Giacometti et les prêts exceptionnels du Musée d’Orsay
Le musée de Valence a la chance d’accueillir des prêts exceptionnels du musée d’Orsay. Ceux-ci sont habituellement présentés au musée Granet d’Aix en Provence où ils ont dû laisser temporairement la place à une grande exposition consacrée à Cézanne. Ce sont ainsi 22 œuvres d’artistes majeurs que l’on peut découvrir à Valence tout l’été. Parmi les artistes, citons Picasso, Nicolas de Staël, Chardin, Fernand Léger ou encore Bram van Velde. Mais le plus impressionnant, ce sont les œuvres de Giacometti, tableaux et sculptures formant un ensemble homogène des années 1940 à 1960. Le musée leur consacre d’ailleurs une salle monographique.

Bram van Velde
Je dois avouer que si j’avais déjà quelques fois eu l’occasion de voir des sculptures de Giacometti, jamais je n’avais été touchée par celles-ci. La dernière fois, c’était lors de ma visite du Musée Bourdelle à Paris où une sculpture de Giacometti était mise en parallèle de celles de Bourdelle qui a été son maître ou encore de Germaine Richier, également élève de Bourdelle. J’avais trouvé intéressant de visualiser la filiation et les points communs mais sans ressentir d’émotion particulière devant l’œuvre de Giacometti. Or, au musée de Valence, entourée des tableaux et des sculptures de l’artiste suisse, je crois que j’ai enfin saisi une partie de l’âme de ceux-ci.
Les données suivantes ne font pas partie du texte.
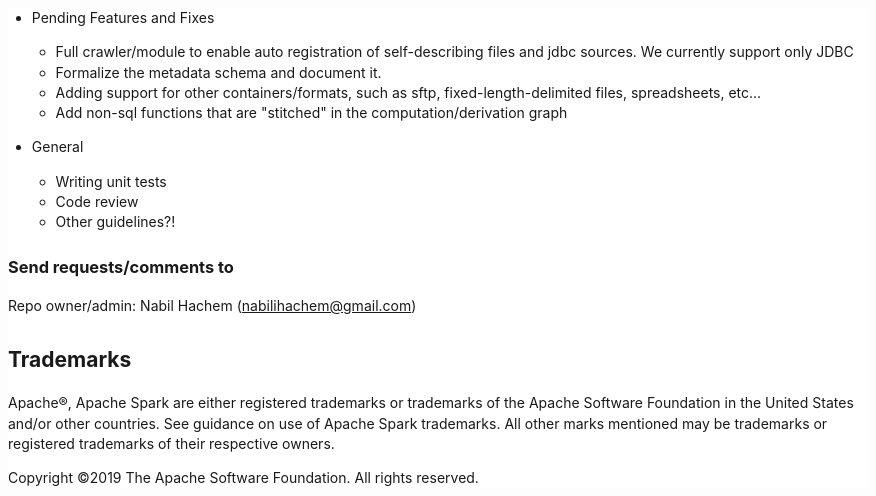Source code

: * Pending Features and Fixes
    
    * Full crawler/module to enable auto registration of self-describing files and jdbc sources. We currently support only JDBC
    * Formalize the metadata schema and document it.
    * Adding support for other containers/formats, such as sftp, fixed-length-delimited files, spreadsheets, etc...
    * Add non-sql functions that are "stitched" in the computation/derivation graph

* General
    * Writing unit tests
    * Code review
    * Other guidelines?!
    
### Send requests/comments  to ###
    
Repo owner/admin: Nabil Hachem (nabilihachem@gmail.com)

## Trademarks

Apache®, Apache Spark are either registered trademarks or trademarks of the Apache Software Foundation in the United States and/or other countries.
See guidance on use of Apache Spark trademarks. All other marks mentioned may be trademarks or registered trademarks of their respective owners.

Copyright ©2019 The Apache Software Foundation. All rights reserved.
Au fil des salles du musée
Les œuvres prêtées par le musée d’Orsay sont réparties dans différentes salles du musée. C’est donc aussi l’occasion de revoir certains tableaux mais également d’en découvrir d’autres, soit parce qu’ils sont nouvellement accrochés, soit parce qu’ils n’avaient jusqu’alors pas attiré mon regard. Et si vous visitez le musée pour la première fois, ne manquez surtout pas le panorama depuis la terrasse et celui depuis le belvédère.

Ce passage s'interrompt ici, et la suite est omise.